A small hint of big data

Shortly before Christmas, I got a few gigabytes of test data from a client and had to make sense of it. The first step was being able to read it.

The data came from a series of sensors installed in the some equipment manufactured by the client but owned by one of its customers. It was the customer who had collected the data, and precise information about it was limited at best. Basically, all I knew going in was that I had a handful of very large files, most of them about half a gigabyte, and that they were almost certainly text files of some sort.

One of the files was much smaller than the other, only about 50 MB. I decided to start there and opened it in BBEdit, which took a little time to suck it all in but handled it flawlessly. Scrolling through it, I learned that the first several dozen lines described the data that was being collected and the units of that data. At the end of the header section was a line with just the string

[data]


and after that came line after line of numbers. Each line was about 250 characters long and used DOS-style CRLF line endings. All the fields were numeric and were separated by single spaces. The timestamp field for each data record looked like a floating point number, but after some review, I came to understand that it was an encoding of the clock time in hhmmss.ssss format. This also explained why the files were so big: the records were 0.002 seconds apart, meaning the data had been collected at 500 Hz, much faster than was necessary for the type of information being gathered.

Anyway, despite its excessive volume, the data seemed pretty straightforward, a simple format that I could do a little editing of to get it into shape for importing into Pandas. So I confidently right-clicked one of the larger files to open it in BBEdit, figuring I’d see the same thing. But BBEdit wouldn’t open it.

As the computer I was using has 32 GB of RAM, physical memory didn’t seem like the cause of this error. I had never before run into a text file that BBEdit couldn’t handle, but then I’d never tried to open a 500+ MB file before. I don’t blame BBEdit for the failure—data files like this aren’t what it was designed to edit—but it was surprising. I had to come up with Plan B.

Plan B started with running head -100 on the files to make sure they were all formatted the same way. I learned that although the lengths of the header sections were different, they were collecting same type of data and using the same space-separated format for the data itself. Also, in each file the header and data were separated by a [data] line.

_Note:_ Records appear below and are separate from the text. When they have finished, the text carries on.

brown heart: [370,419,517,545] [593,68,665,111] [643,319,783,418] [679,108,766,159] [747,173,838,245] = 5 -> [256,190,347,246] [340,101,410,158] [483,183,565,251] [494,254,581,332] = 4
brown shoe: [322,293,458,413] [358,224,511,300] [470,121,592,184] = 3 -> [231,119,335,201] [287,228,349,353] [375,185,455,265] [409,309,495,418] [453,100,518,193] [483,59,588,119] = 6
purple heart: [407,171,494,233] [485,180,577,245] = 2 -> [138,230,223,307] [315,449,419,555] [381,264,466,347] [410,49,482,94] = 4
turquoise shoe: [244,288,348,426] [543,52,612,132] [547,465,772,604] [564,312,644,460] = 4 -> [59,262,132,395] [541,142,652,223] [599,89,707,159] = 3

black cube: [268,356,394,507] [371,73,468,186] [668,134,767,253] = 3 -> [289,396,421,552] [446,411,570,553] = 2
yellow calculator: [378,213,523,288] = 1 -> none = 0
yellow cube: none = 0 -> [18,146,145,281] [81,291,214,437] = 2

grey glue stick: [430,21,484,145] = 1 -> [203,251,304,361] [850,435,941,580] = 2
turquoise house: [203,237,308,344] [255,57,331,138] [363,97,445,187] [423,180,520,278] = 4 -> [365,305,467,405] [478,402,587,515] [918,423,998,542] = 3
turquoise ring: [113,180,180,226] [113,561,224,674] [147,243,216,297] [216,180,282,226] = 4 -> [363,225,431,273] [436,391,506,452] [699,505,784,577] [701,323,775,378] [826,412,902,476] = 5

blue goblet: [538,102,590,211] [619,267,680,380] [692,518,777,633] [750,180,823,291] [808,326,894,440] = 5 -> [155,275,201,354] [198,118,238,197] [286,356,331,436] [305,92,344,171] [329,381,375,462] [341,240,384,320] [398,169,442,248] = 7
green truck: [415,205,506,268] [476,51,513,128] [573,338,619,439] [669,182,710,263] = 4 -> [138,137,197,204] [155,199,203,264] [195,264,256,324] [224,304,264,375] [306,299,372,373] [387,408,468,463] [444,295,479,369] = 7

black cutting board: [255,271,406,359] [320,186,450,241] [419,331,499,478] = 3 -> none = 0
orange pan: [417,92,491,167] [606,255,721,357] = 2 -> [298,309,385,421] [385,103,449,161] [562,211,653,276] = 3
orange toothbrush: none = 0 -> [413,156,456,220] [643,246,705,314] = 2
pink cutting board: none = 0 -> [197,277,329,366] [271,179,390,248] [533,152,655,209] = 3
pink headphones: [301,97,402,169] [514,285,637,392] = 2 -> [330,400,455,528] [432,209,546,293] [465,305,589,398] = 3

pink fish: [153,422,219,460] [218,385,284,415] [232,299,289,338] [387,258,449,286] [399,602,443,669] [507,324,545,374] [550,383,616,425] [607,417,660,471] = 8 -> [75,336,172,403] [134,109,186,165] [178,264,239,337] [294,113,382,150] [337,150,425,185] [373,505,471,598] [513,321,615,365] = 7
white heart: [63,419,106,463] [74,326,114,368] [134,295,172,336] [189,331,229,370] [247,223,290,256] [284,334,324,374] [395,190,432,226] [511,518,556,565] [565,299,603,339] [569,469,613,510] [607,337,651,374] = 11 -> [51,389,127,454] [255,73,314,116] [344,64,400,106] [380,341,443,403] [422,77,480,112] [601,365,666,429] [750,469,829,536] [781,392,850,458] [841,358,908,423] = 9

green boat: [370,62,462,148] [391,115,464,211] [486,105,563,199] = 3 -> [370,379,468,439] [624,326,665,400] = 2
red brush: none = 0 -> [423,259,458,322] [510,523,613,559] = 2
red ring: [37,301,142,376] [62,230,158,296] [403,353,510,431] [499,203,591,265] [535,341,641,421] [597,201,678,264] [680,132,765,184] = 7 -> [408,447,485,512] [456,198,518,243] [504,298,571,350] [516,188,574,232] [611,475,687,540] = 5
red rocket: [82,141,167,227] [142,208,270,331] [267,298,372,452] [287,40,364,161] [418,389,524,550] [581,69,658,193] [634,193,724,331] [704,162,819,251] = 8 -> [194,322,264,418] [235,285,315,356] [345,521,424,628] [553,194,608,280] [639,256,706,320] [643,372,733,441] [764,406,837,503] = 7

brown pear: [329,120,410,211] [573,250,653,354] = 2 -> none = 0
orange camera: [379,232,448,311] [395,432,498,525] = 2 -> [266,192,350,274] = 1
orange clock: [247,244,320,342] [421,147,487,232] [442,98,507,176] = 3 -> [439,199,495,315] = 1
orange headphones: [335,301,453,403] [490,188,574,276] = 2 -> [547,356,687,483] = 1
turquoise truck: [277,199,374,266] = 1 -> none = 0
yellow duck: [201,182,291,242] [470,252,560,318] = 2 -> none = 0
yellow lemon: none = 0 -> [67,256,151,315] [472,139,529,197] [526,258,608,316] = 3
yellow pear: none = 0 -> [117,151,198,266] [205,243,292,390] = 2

The next step was stripping out the header lines and transforming the data into CSV format. Pandas can certainly read space-separated data, but I figured that as long as I had to do some editing of the files, I might as well put them into a form that lots of software can read. I considered using a pipeline of standard Unix utilities and maybe Perl to do the transformation, but settled on a writing a Python script. Even though such a script was likely to be longer than the equivalent pipeline, my familiarity with Python would make it easier to write.

Here’s the script:

python:
1: #!/usr/bin/env python
2:
3: import sys
4:
5: f = open(sys.argv[1], 'r')
6: for line in f:
7:   if line.rstrip() == '[data]':
8:     break
9:
11:
12: for line in f:
13:   print line.rstrip().replace(' ', ',')


(You can see from the print commands that this was done back before I switched to Python 3.)

The script, data2csv, was run from the command line like this for each data file in turn:

data2csv file01.dat > file01.csv


The script takes advantage of the way Python iterates through an open file line-by-line, keeping track of where it left off. The first loop, Lines 6–8, runs through the header lines, doing nothing and then breaking out of the loop when the [data] line is encountered.

Line 10 prints a CSV header line of my own devising. This information was in the original file, but its field names weren’t useful, so it made more sense for me to create my own.

Finally, the loop in Lines 12–13 picks up the file iteration where the previous loop left off and runs through to the end of the file, stripping off the DOS-style line endings and replacing the spaces with commas before printing each line in turn.

Even on my old 2012 iMac, this script took less than five seconds to process the large files, generating CSV files with over two million lines.

I realize my paltry half-gigabyte files don’t really qualify as big data, but they were big to me. I’m usually not foolish enough to run high frequency data collection processes on low frequency equipment for long periods of time. Since the usual definition of big data is something like “too voluminous for traditional software to handle,” and my traditional software is BBEdit, this data set fit the definition for me.